Livros de Humanas: Os Direitos Autorais Atacam Novamente
O famoso site Livros de Humanas,
mediante o qual se pode ter livre acesso ao conhecimento - por meio de
links que conduzem, gratuitamente, a acervos de livros digitalizados -,
está fora do ar sob a alegação que sofreu notificação judicial da Associação Brasileira de Direitos Reprográficos (ABDR). Basicamente, a ABDR
move uma ação de perdas e danos, no valor de R$ 10.000,00, em nome das
editoras Contexto e Forense, filiadas duas, pelo fato de que dois livros
delas podiam ser acessados pelo site - um deles, ironicamente, sobre psicose paranoica
-, com pedido cumulado de tutela antecipada para a retirada das obras
da rede, sob o ônus de aplicação de multa diária de R$ 500,00, enquanto
estiverem lá.
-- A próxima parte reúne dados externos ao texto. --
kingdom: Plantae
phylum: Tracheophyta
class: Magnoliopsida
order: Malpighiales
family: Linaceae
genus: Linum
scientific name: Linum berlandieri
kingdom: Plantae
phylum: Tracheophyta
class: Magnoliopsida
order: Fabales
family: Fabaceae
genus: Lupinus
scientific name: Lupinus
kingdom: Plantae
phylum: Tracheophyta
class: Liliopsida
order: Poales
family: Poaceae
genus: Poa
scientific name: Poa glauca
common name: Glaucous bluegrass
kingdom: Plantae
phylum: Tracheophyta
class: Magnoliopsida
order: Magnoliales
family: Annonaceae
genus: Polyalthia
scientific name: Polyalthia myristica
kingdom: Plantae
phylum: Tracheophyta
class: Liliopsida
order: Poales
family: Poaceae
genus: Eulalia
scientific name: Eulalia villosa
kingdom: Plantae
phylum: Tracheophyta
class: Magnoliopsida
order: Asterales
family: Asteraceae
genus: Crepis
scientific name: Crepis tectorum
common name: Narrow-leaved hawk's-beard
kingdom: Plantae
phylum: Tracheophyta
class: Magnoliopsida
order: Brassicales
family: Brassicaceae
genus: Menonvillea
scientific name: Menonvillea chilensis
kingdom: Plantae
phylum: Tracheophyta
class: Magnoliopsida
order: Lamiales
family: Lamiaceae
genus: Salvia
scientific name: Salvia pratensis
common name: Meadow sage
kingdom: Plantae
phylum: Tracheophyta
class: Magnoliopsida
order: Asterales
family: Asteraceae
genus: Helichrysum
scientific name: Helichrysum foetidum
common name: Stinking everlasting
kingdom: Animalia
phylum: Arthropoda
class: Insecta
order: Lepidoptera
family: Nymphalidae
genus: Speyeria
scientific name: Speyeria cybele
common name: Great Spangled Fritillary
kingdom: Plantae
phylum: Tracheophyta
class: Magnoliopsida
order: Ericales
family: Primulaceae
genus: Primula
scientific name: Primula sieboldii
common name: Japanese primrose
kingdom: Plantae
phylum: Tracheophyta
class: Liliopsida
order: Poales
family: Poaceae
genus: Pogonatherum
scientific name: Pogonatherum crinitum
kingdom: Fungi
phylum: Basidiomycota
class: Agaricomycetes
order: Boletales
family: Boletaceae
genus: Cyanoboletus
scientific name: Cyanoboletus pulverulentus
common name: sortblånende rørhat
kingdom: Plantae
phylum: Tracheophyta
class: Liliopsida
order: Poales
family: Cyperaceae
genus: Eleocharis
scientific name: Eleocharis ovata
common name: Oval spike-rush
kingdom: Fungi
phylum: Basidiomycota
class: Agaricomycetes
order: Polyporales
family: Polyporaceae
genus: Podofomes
O réu da ação é uma pessoa física identificada como
suposta proprietária do site.
Isso
reabre o debate sobre direitos autorais - que, afinal de contas, é uma
das pedras de toque do capitalismo cognitivo: encalacrar a produção
(imaterial), que representa uma parcela cada vez maior do valor
econômico, em termos jurídicos para determinar que a remuneração do
"autor" (na verdade, das editoras, gravadoras e afins) esteja
hierarquicamente acima do acesso ao conhecimento, à cultura e à
informação.
A
circulação desses bens de primeira necessidade torna-se condicionada ao
pagamento de vassalagem ao capital, que captura sua produção. Trata-se
de uma contradição em termos curiosa, uma vez que o aparato legal e
judicial não protege verdadeiramente os autores, muito mal remunerados
pelas gravadoras, editoras e todo o circuito comercial, mas dá àquelas
primazia de remuneração mesmo sobre a necessidade social de acesso ao
conhecimento.
O direito autoral termina por ser menos autoral do
que seu nome suscita e mais um simples regulamento para a exploração,
controle e disposição dos bens imateriais, sua produção e circulação,
pelo capital. Se um direito enuncia, simultânea e automaticamente, uma
obrigação, aquela que decorre daqui é que a sociedade está obrigada a
pagar para um setor para ter acesso à cultura que ela própria produz de
modo comum.
Na melhor das hipóteses, temos (a meia-dúzia
de) medalhões da indústria cultural, a auto-intitulada "classe
artística", detentora de gravadoras ou editoras próprias, capitalizando
brutalmente em cima da sua própria obra das mais diversas maneiras,
acomodando-se em produzir - mas essa sequer é a regra, uma vez que a
maioria de artistas e afins são meros empregados - isso sem falar que o
fato do direito autoral transcender à vida do "artista", mantendo sua
obra como domínio privado, constitui-se em um sumo estupor.
Há
uma multidão de jovens que dependem de cópias e xerox para estudar,
trabalhar, viver e mesmo a reprodução sem fins lucrativos é vedada; o
sistema que nega acesso a esses bens, por outro lado, é aquele mesmo que
precisa, para sobreviver, capturar uma produção que demanda, por sua
vez, uma circulação cada vez mais rápida e melhor do conhecimento comum.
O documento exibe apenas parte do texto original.